The Miles system is based on an assertion to the school board that he can pull off a true merit-based pay system within the same approximate budget confines that support the current system. In fact, Miles asserts by reducing teacher turnover and shedding teachers at the bottom of the effectiveness scale, he will actually free up a larger overall sum of money to be paid in total teacher compensation.
The unions smell smoke. They believe the real game here is to reduce the overall budget for teacher and principal pay, buy off the top players with star salaries and relegate the masses to lower pay.
It's a fair question. But it dodges our old friend, the elephant. The elephant is this: Should teachers be paid like assembly-line workers, strictly on the basis of time in service? Or, assuming they are professionals and some of them are better or worse at their profession than others, should they be paid according to some formula based on how good they are at teaching?
Notice I said "some formula." Let's put the precise nature of the formula to the side for the moment. We can argue about the formula after we decide the principle: time in service or merit? On which should teacher pay be based?
The Dallas Morning News editorial page is always calling for Mike Miles and the school board to move beyond areas of disagreement and concentrate on things they can be nice to each other about. But in fact that's exactly the opposite of what they need to do. They need to get to the real fight.
Teacher pay. Tenure or merit. Which is it going to be?

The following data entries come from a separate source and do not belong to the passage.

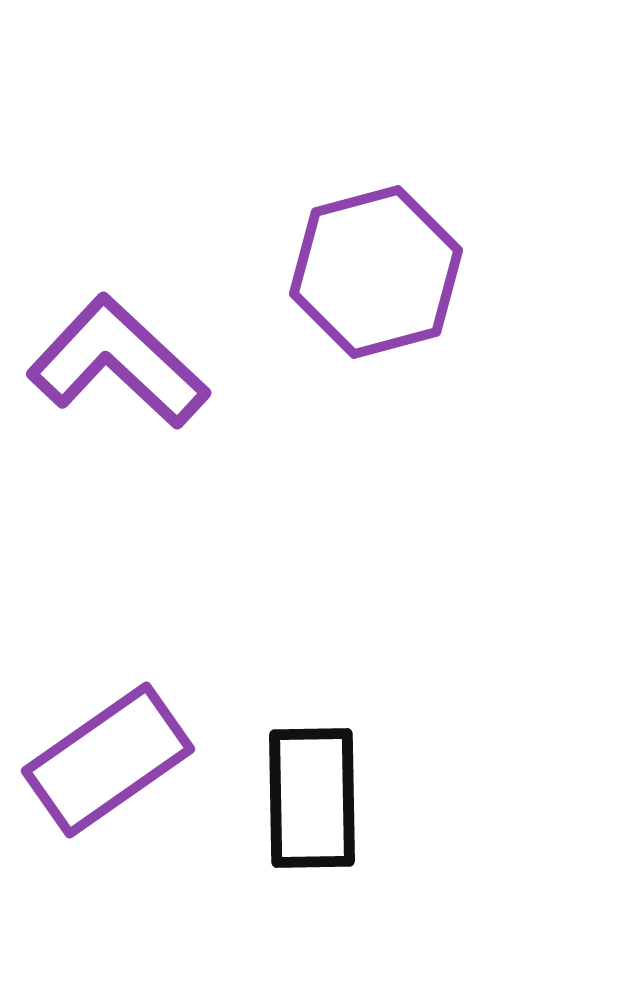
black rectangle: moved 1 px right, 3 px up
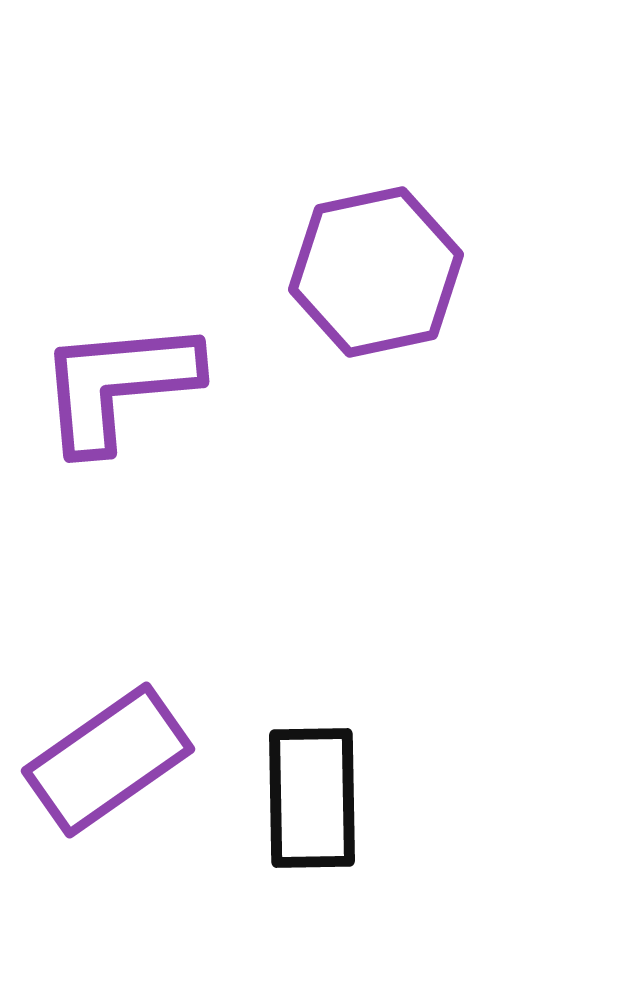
purple hexagon: rotated 3 degrees clockwise
purple L-shape: moved 23 px down; rotated 48 degrees counterclockwise
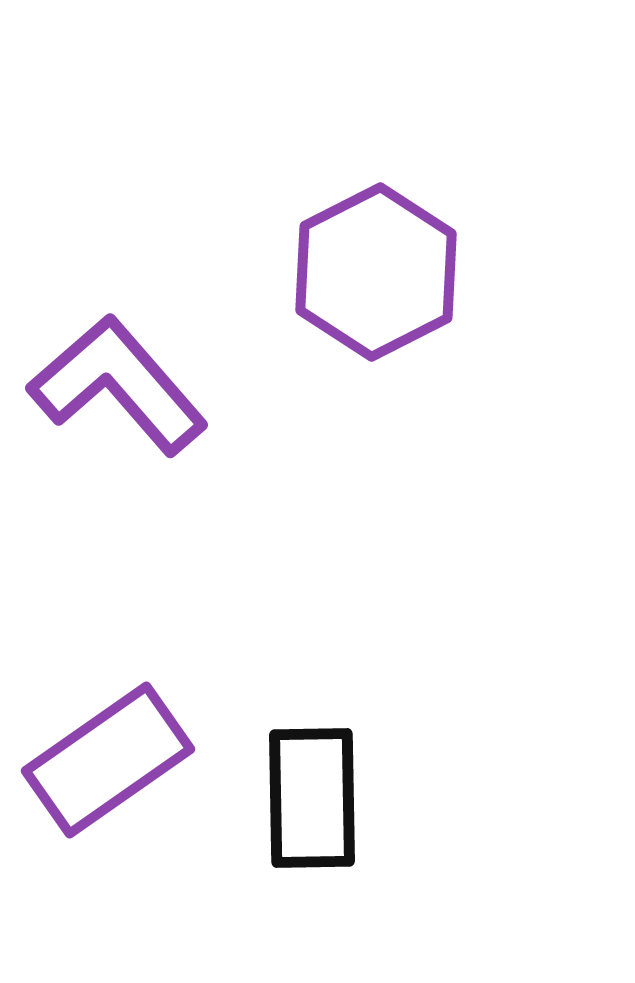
purple hexagon: rotated 15 degrees counterclockwise
purple L-shape: rotated 54 degrees clockwise
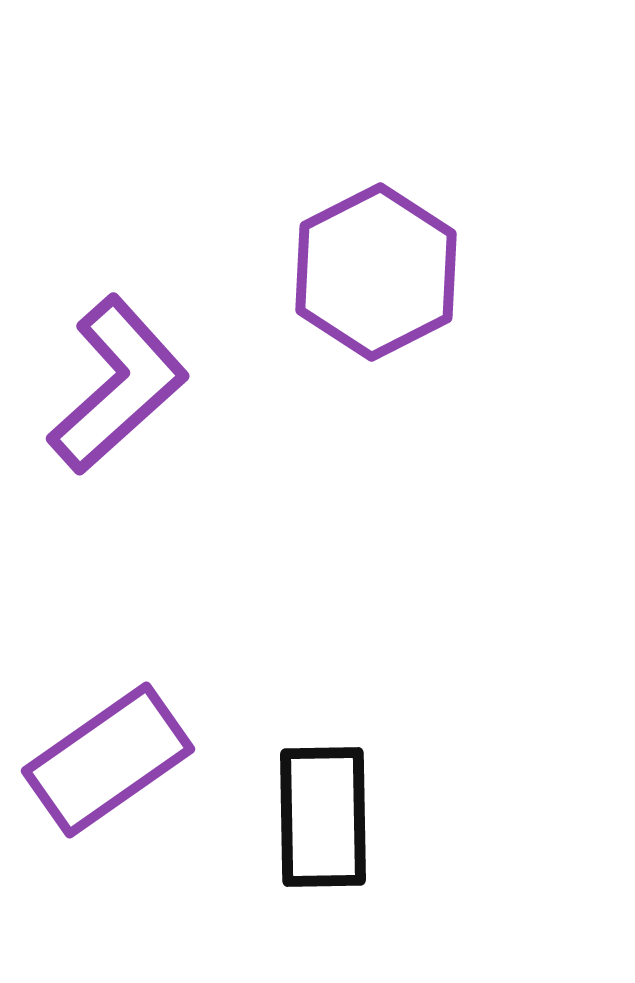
purple L-shape: rotated 89 degrees clockwise
black rectangle: moved 11 px right, 19 px down
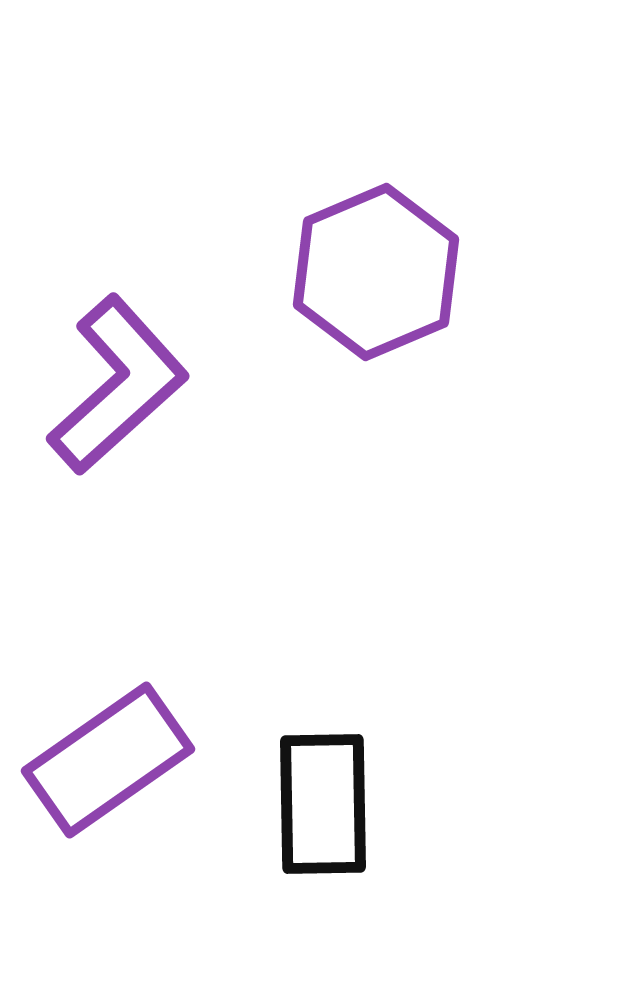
purple hexagon: rotated 4 degrees clockwise
black rectangle: moved 13 px up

In fact, wouldn't it be nice if there were some way you and I could reach in there, clutch them all by the collar and make them take an oath? We would tell them they will be perfectly free to go after each other about who's better looking and which ones are more likely to get into heaven. It will be fine with us if they have a great big wide-open debate on how to measure teacher effectiveness. After.
They can dive into all those other issues after they decide whether teachers should continue being paid as they are now, strictly according to years in service, or be paid instead according to a merit system that everyone involved agrees is fair.
I'm an old union dude myself, former member of the United Auto Workers Union, former member of the Newspaper Guild, a child of the Motor City. My late mother was a very loyal teachers union member and a strict advocate of seniority pay. I do get where seniority pay comes from, and I do know its virtues as a protection for workers against arbitrary compensation and firing.
But given the massive failure of major American urban school districts including our own to bring poor students to full literacy and mathematical competence, I also believe it's legitimate and fair for people to ask whether we may need to make a change. That issue -- tenure versus merit -- is the elephant in the room.
When the anti-Miles faction on the school board tells me they need to go behind closed doors for yet another closed-door meeting to talk about Miles' personality, I begin to think that poor old elephant has been locked up in there with them for way too long. What they really need in there is the guy with the shovel. Every time they come back out, the odor of truth still clings to their clothing.